The head of Cambodia’s tax department is staring down the barrel of a potential two-year prison sentence and a $21,000 fine for allegedly falsely claiming he is a resident of Australia.
Kong Vibol, the director general of Cambodia’s General Department of Taxation, claimed he was a resident of the Melbourne suburb of Noble Park in 2011 when he registered Panhariddh Pty Ltd, a private company that owns millions of dollars worth of real estate in Australia.
According to Australia’s Corporations Act, a private company must have at least one director and that director “must ordinarily reside in Australia”. But Mr Kong resides in Cambodia’s capital Phnom Penh.
The information was revealed at the weekend as part of an Al Jazeera investigation into an alleged Cambodian government conspiracy to silence the nation’s independent media by slugging them with enormous tax bills.

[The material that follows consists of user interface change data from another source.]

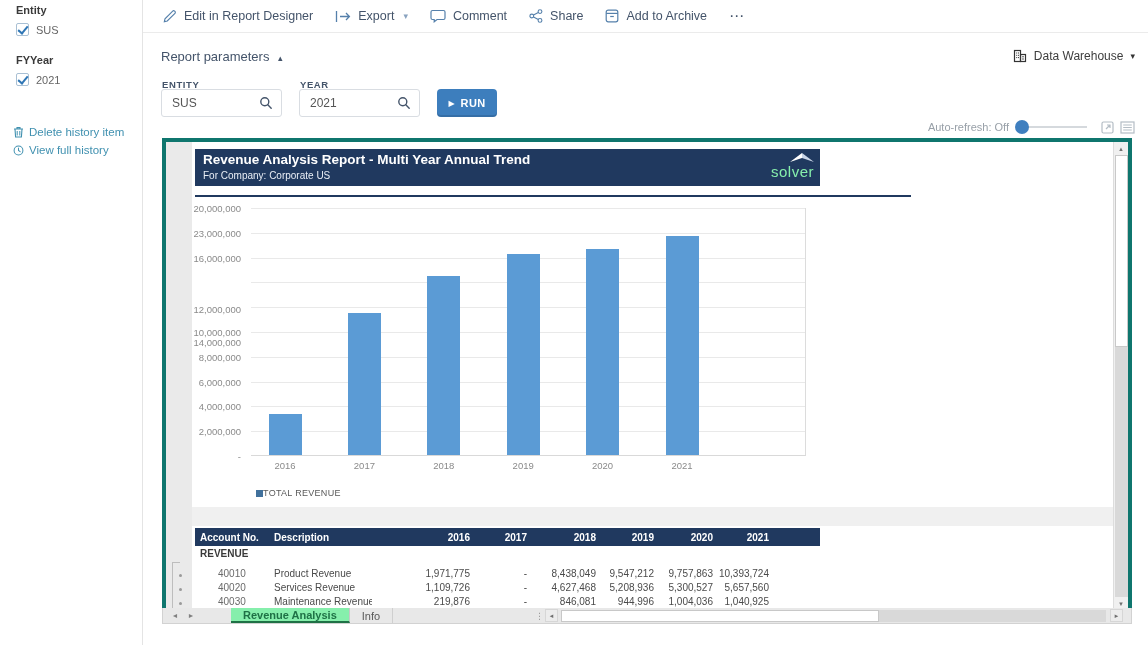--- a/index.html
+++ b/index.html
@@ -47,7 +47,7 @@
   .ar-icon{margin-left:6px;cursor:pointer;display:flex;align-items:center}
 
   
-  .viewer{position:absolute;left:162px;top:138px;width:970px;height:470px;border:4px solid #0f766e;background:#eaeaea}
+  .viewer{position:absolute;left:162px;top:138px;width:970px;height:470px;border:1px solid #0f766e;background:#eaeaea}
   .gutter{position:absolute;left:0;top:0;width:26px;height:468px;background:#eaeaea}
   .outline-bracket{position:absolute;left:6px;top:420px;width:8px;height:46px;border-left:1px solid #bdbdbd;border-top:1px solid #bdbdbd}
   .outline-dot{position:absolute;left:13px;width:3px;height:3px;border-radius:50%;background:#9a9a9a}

The most high-profile case involved the Cambodia Daily, a staunchly critical newspaper that was forced to close its doors in October after it was issued with an out-of-the-blue $7.8 million tax bill.

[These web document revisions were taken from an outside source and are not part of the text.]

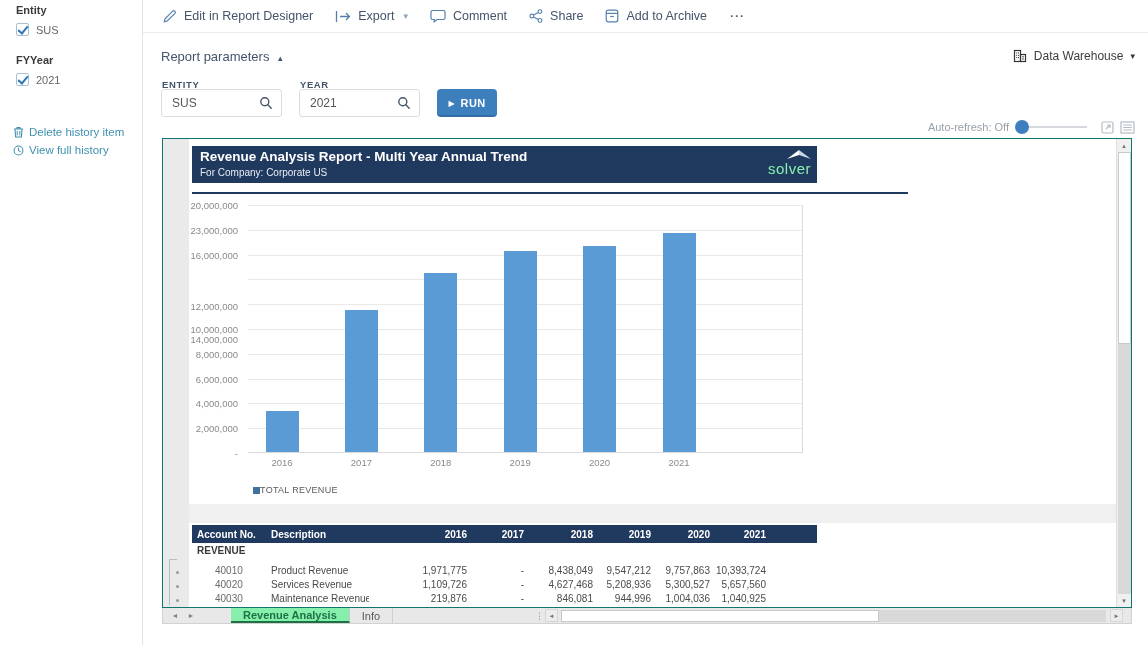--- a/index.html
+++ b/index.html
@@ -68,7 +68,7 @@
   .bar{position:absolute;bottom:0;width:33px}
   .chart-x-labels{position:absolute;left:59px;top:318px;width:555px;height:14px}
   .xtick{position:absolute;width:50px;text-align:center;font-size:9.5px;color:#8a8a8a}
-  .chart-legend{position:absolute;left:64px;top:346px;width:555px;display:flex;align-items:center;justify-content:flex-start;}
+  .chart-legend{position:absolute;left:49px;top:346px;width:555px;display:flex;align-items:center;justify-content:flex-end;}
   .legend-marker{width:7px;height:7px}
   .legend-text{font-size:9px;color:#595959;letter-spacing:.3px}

The revelation comes ahead of Cambodia’s election on 29 July, and questions are also being asked as to how Mr Kong, who earns a government salary of around $1,300 per month and declares no other income, amassed a multi-million global property portfolio.
Mr Kong denied the existence of the alleged government conspiracy, saying the Cambodia Daily must pay its taxes like every other business in the country. He also denied all association with Panhariddh Pty Ltd.
“It closed down a long time ago. I have nothing to do with Australia. It was transferred to another person,” he told Al Jazeera.
If prosecuted, Mr Kong would have to come to Australia. His Melbourne properties could be seized if he refused.
A spokesperson for Australia’s corporate regular ASIC told SBS News it does not comment on specific cases but offered insight into how Mr Kong may have been able to claim he resided at an Australian address for seven years – and the potential consequences of his actions.
“ASIC does not verify the information that is provided for its register, however, it is an offence to provide false information to ASIC under the Corporations Act,” the spokesperson said.
“A breach of this provision is punishable with 100 penalty units or imprisoned for two years, or both. The current value of a penalty unit is $210.”
The spokesperson added: “There may also be consequences in regards to property bought by this company … arising from any additional action we may consider taking.”
Melbourne is home to a large community of Cambodian refugees who fled the genocidal Khmer Rouge communist regime in the late 1970s. Mr Kong was among them but returned to Cambodia after graduating from an accounting degree in 1993. He held various government positions in Phnom Penh until 2013 when he was promoted to chief tax collector.
Mr Kong is credited with reforming the Cambodian tax regime and introducing new technology to reduce tax evasion.
“The biggest achievement for us has been a massive increase in revenue collection, about 20 to 25 per cent each year,” Mr Kong told the Khmer Times in March. Five years ago, the country’s total revenue was just $1 billion, he told the newspaper. In 2017, it was $2.6 billion.
But it is unknown whether Mr Kong’s family business, petroleum company Bright Victory Mekong Petroleum Import, has paid its fair share of taxes. Bright Victory Mekong was incorporated in 2008 but it did not register with the tax department until 2017.
Efforts to contact Mr Kong through the Cambodian tax department were unsuccessful.